Between a Rock and a Hard Place
7th April 2019
I’m sharing my current deterioration with my RP condition and really reaching within to truly feel my feelings on how my residual vision is. I think its best described as being stuck between a rock and a hard place, I’m so much happier with no vision at all at night, what is becoming hard is the way with which the progression seems to be taking me.
I once met this fabulous old Italian guy many years ago whilst working in Italy. He had RP, he told me that with this disease you never see black, instead you see white. At the time I never really understood this, I always had this preconception that when I lost all my sight I would see black. Now I completely get it, as the vision if you can even call it that, I have left, seems to be going into an abyss of white, everything is so very very faded. Its kind of uncomfortable too, the white film is so glary. At night when all I see is black it is like a relief, I become content, fearless and completely relaxed. However this makes me feel negative towards the vision I am left with. I cannot become nocturnal and just live my life at night, I know I have to make peace with this latest situation.

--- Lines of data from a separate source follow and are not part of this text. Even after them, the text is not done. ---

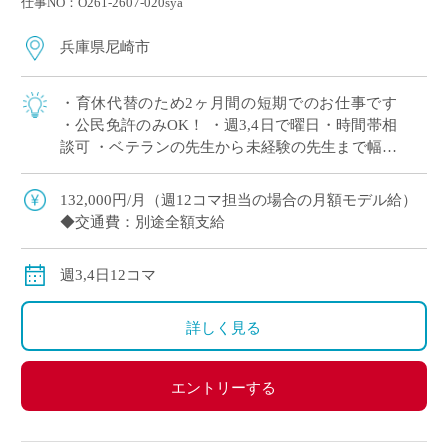
仕事NO：O261-2607-020sya
兵庫県尼崎市
・育休代替のため2ヶ月間の短期でのお仕事です
・公民免許のみOK！ ・週3,4日で曜日・時間帯相
談可 ・ベテランの先生から未経験の先生まで幅広
くご応募ください！
132,000円/月（週12コマ担当の場合の月額モデル給）
◆交通費：別途全額支給
週3,4日12コマ
詳しく見る
エントリーする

My last blog was the audio blog about vulnerability, this really is a continuation of that. I am reaching deep within to find my inner wisdom, I know there will be a better, healthier, more positive way to get through this current decline other than wishing i could not see anything anymore. It is one thing to be at peace with full blindness, this I am proud to have found that acceptance, however it is another thing to wish you were completely blind all of the time. This is really only because of the inner trust and belief I have found in the dark. I have to find a way to cope with my sight loss during the day.
My lessons are for my greater good and ultimately show me the answers that lay within.